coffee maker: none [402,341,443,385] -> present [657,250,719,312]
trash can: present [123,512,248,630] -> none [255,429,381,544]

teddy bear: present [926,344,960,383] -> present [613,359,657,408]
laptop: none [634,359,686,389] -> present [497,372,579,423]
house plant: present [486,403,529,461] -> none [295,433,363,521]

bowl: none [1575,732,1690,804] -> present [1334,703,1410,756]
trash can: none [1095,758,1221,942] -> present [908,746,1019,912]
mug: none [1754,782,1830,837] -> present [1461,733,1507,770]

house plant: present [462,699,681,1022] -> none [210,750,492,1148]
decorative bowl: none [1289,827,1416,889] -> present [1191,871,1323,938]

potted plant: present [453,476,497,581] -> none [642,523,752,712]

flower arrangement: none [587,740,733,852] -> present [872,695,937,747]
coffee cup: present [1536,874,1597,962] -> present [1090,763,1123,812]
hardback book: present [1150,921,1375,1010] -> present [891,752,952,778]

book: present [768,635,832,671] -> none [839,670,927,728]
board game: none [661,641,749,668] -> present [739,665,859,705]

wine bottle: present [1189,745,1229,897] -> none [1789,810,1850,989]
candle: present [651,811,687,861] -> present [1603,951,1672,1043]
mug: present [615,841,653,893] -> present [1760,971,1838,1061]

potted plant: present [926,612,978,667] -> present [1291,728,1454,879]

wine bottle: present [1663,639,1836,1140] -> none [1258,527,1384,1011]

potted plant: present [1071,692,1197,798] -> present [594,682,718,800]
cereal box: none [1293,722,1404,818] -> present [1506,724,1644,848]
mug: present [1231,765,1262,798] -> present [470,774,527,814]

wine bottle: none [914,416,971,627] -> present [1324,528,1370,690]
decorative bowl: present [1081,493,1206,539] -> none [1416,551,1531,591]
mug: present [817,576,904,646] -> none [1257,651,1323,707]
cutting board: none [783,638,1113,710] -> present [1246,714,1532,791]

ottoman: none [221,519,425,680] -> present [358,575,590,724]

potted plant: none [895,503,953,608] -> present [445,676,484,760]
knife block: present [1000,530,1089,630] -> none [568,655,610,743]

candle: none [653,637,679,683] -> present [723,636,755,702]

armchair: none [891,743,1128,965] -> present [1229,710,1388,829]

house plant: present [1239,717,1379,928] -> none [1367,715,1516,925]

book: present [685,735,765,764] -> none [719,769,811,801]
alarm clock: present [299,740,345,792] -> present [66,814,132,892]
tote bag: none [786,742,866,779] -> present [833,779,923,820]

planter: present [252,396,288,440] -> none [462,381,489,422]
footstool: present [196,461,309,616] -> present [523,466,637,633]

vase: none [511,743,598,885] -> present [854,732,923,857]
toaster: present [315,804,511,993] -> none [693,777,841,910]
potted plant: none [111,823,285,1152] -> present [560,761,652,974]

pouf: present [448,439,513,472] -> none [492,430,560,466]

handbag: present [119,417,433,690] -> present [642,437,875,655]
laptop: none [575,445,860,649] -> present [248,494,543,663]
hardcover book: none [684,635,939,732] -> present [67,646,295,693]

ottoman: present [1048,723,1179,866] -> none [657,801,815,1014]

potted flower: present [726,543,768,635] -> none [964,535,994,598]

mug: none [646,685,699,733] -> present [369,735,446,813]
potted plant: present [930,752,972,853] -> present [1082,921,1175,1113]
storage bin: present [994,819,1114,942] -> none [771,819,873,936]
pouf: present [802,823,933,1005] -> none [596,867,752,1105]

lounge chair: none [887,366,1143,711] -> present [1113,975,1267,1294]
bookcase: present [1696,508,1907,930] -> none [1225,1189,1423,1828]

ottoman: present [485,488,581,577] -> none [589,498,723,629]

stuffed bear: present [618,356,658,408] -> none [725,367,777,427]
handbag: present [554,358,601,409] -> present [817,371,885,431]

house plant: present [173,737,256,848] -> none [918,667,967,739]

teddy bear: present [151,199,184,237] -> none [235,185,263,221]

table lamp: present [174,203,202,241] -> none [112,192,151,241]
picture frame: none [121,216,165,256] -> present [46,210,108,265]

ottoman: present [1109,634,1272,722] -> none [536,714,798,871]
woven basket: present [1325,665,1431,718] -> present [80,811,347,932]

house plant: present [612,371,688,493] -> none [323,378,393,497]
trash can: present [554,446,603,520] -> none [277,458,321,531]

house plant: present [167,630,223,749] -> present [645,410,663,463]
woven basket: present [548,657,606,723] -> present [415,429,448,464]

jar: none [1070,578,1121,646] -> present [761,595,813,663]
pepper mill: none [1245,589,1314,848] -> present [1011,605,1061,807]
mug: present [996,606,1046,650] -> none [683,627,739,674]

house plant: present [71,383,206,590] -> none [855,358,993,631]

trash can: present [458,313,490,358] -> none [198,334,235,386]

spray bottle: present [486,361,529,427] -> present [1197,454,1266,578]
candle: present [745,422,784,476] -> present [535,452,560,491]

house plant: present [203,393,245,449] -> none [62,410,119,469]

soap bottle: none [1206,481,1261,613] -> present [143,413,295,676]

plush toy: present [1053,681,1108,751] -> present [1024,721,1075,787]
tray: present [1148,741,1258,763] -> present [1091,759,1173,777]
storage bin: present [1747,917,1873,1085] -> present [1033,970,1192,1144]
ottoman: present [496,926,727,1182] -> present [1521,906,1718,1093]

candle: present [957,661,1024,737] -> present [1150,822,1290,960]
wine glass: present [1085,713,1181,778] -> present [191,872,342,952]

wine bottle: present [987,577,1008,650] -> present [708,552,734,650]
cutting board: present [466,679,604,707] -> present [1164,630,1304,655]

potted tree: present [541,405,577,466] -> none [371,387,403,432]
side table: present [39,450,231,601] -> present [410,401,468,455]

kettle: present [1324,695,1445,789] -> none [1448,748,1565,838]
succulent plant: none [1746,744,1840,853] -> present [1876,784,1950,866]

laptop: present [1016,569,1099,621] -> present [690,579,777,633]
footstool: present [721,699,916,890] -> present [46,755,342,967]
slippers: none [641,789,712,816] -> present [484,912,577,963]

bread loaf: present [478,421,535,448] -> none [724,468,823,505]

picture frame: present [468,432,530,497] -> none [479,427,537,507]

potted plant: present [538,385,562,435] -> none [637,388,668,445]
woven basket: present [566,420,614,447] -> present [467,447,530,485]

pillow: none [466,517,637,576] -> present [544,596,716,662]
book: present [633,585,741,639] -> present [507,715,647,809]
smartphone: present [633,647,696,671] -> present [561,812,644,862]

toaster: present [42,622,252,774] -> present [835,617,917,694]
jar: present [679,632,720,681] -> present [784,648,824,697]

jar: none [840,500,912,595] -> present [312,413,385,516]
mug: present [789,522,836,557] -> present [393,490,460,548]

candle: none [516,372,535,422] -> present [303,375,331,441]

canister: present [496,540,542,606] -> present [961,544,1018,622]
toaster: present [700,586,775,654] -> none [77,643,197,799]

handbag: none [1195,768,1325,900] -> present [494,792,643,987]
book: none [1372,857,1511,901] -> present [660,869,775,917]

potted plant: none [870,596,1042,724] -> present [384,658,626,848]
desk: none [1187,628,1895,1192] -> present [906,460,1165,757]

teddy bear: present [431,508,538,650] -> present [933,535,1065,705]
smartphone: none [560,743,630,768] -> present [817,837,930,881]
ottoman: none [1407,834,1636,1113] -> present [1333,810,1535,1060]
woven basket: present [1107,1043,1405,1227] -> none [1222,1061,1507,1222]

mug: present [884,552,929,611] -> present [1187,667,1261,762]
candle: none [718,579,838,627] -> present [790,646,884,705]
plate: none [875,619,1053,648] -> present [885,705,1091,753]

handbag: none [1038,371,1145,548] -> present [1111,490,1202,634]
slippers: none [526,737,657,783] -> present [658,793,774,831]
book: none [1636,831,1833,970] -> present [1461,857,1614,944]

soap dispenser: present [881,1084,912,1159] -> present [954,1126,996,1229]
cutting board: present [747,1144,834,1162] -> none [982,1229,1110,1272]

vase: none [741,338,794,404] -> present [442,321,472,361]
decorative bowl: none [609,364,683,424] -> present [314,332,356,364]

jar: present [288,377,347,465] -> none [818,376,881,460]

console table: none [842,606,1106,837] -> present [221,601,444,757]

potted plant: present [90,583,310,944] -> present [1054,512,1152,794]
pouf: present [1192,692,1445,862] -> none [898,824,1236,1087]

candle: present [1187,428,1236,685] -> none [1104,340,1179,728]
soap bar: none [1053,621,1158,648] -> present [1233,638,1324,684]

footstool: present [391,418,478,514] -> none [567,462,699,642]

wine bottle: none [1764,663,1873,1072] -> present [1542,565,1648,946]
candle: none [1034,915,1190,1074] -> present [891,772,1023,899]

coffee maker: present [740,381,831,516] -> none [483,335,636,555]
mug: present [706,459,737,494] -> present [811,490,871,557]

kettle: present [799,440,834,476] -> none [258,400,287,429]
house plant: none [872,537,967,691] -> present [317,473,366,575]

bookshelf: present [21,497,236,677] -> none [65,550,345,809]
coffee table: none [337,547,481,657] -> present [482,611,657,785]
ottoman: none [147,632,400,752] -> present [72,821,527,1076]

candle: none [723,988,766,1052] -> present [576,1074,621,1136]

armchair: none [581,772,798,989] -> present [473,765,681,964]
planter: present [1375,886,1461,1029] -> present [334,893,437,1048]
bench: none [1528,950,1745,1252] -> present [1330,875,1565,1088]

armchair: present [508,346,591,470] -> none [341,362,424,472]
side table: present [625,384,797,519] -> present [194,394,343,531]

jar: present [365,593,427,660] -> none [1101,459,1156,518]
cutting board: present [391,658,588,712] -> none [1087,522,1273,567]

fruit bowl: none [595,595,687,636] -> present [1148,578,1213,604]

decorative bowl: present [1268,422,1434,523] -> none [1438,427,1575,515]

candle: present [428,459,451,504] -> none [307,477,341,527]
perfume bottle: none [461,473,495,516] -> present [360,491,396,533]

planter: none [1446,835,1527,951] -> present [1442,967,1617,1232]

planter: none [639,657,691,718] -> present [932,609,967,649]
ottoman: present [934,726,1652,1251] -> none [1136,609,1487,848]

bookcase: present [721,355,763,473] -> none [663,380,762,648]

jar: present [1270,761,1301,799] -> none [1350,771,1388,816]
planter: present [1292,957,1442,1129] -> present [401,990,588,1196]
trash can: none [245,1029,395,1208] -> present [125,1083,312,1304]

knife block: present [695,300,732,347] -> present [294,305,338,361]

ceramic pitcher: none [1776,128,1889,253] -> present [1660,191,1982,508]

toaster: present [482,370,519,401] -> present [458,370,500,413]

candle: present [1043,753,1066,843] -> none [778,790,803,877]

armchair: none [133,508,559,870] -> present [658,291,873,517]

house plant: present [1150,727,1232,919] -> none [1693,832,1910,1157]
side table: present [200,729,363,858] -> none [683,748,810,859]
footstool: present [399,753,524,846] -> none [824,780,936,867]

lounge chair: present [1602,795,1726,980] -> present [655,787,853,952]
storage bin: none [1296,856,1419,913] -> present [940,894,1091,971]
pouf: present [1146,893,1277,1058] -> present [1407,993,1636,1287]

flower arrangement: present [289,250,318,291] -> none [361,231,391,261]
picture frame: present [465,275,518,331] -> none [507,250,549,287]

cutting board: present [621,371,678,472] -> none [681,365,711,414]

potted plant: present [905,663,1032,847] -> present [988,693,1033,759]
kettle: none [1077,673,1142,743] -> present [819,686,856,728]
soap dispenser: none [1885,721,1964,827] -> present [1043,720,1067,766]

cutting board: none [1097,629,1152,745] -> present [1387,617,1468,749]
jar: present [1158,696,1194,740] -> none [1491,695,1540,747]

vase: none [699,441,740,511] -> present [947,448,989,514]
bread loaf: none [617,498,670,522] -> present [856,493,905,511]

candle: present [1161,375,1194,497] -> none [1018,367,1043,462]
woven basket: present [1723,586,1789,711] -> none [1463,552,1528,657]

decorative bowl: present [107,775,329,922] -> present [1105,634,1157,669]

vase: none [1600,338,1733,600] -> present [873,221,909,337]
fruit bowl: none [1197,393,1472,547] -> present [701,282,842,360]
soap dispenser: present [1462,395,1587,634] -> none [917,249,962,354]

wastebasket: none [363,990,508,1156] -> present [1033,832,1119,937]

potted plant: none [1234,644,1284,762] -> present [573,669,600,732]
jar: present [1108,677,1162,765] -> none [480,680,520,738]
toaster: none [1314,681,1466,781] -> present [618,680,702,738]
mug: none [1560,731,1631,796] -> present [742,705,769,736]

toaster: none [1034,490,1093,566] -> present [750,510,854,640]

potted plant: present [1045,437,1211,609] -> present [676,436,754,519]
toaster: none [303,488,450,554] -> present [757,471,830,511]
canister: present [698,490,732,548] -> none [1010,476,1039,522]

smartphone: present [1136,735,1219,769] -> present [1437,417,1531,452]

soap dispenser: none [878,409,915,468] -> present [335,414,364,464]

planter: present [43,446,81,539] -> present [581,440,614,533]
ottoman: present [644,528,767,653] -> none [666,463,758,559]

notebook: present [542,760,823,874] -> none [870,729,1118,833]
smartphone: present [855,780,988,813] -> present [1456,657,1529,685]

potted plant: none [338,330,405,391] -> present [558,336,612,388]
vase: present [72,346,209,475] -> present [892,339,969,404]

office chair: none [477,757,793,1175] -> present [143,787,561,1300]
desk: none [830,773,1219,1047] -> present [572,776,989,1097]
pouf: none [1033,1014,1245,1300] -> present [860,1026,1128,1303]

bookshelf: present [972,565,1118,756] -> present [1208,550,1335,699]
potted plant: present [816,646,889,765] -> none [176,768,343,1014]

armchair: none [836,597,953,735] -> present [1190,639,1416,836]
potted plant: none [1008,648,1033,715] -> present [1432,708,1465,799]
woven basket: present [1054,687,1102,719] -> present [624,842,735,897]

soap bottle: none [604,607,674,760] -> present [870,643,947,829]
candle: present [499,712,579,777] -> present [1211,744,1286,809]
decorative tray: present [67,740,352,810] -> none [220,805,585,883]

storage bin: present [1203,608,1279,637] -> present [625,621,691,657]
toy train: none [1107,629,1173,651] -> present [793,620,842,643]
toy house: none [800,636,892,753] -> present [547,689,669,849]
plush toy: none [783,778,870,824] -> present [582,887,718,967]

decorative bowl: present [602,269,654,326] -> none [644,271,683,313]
____________________
In the listing above, find the line holding "pouf: present [1192,692,1445,862]" and the line holding "wine bottle: none [1764,663,1873,1072]", then output those two lines and every line between them exactly.

*ANSWER TO THIS PROBLEM*:
pouf: present [1192,692,1445,862] -> none [898,824,1236,1087]

candle: present [1187,428,1236,685] -> none [1104,340,1179,728]
soap bar: none [1053,621,1158,648] -> present [1233,638,1324,684]

footstool: present [391,418,478,514] -> none [567,462,699,642]

wine bottle: none [1764,663,1873,1072] -> present [1542,565,1648,946]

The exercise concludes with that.